■ **Written task**:
From the text on the Society for Artistic Research further down, pull out everything from "- The society awards" down to "around a theme." and copy it word for word.

■ **Provided text**:
-----

= Society for Artistic Research =

The Society for Artistic Research (SAR) is an international nonprofit, artistic and scientific society devoted to developing, linking and disseminating internationally artistic research as a specific practice of producing knowledge. SAR also aims to facilitate co-operation and communication among those interested in the study and practices of artistic research.

==History==

SAR was founded in 2010 in Bern, Switzerland (as an initiative of the two artists Florian Dombois and Michael Schwab together with Henk Borgdorff) by about 80 artists, researchers and academics from around the globe. It is the only international society for artistic research in the world. It has an international membership drawn from both academic and non-academic institutions and individuals.

==Objectives ==
- to promote the practices of artistic research done in and outside of academic institutions
- to facilitate co-operation and communication among those interested in artistic research
- to hold, or to participate in the holding of, conferences and meetings for the communication of artistic based knowledge, and to publicise and disseminate by other means knowledge and views concerning artistic research practices and results

==Activities ==
- The society publishes the triannual Journal for Artistic Research (JAR), an international, online, open access and peer-reviewed journal for the identification, publication and dissemination of artistic research and its methodologies, from all arts disciplines.
- The society publishes the Research Catalogue (RC), a searchable, documentary database of artistic research, to which anyone can contribute.
- The society awards the Annual Prize for Excellent Research Catalogue Exposition for innovative, experimental new formats of publications.
- The society hosts an annual convention consisting of a conference covering various specialist topics organised around a theme.

== Current executive board (elected till) ==
- Florian Schneider, President (Trondheim, Norway; 2026)
- Geir Strøm, Vice-President (Bergen, Norway; 2024 )
- Jaana Erkkilä-Hill, Vice-President (Helsinki, Finland; 2024)
- Angela Bartram (Derby, UK; 2024)
- Michaela Glanz (Vienna, Austria; 2024)
- Blanka Chládková,(Brno, The Czech Republic; 2026)
- Esa Kirkkopelto (Helsinki, Finland; 2026)
- Johan A. Haarberg, Executive Officer (Bergen, Norway)

-----

■ **Record excerpts**:
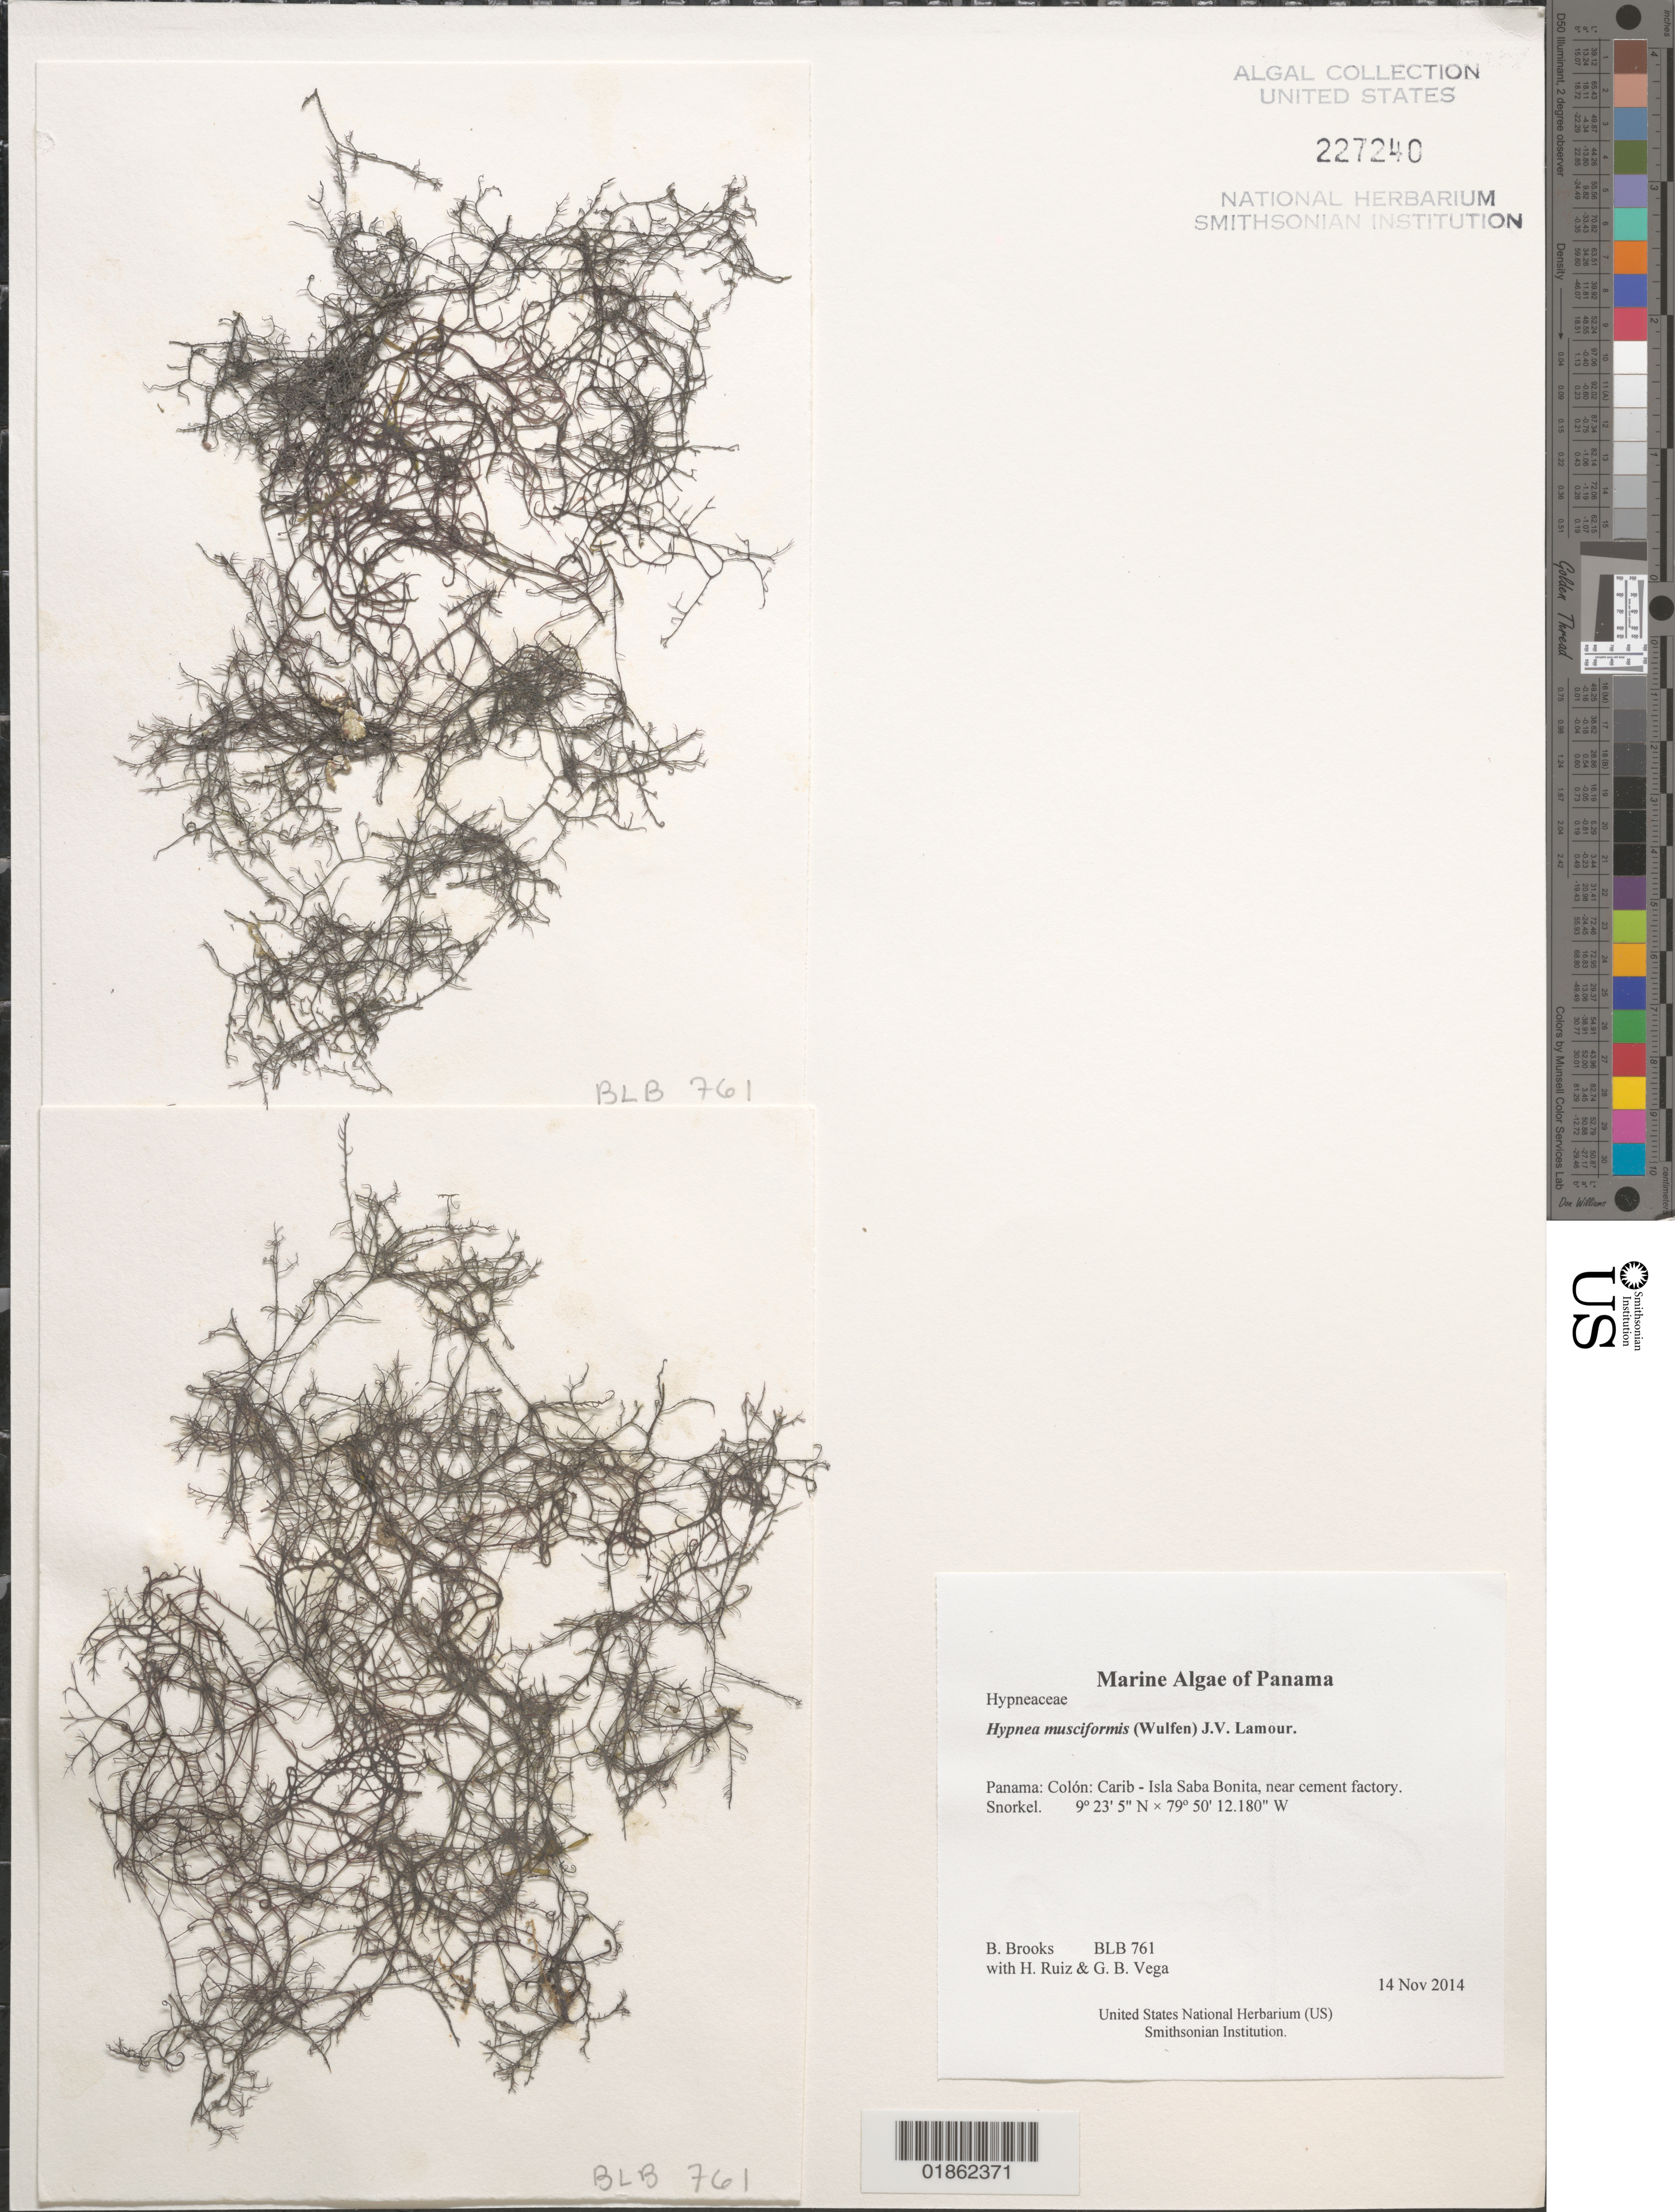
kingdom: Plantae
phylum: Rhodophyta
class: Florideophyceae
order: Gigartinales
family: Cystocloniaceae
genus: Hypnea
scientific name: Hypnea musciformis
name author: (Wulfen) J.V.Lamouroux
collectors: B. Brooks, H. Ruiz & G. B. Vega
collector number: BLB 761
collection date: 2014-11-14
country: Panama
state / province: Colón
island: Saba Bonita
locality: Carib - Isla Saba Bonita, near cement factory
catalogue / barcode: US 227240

-----

■ **Written answer**:
- The society awards the Annual Prize for Excellent Research Catalogue Exposition for innovative, experimental new formats of publications.
- The society hosts an annual convention consisting of a conference covering various specialist topics organised around a theme.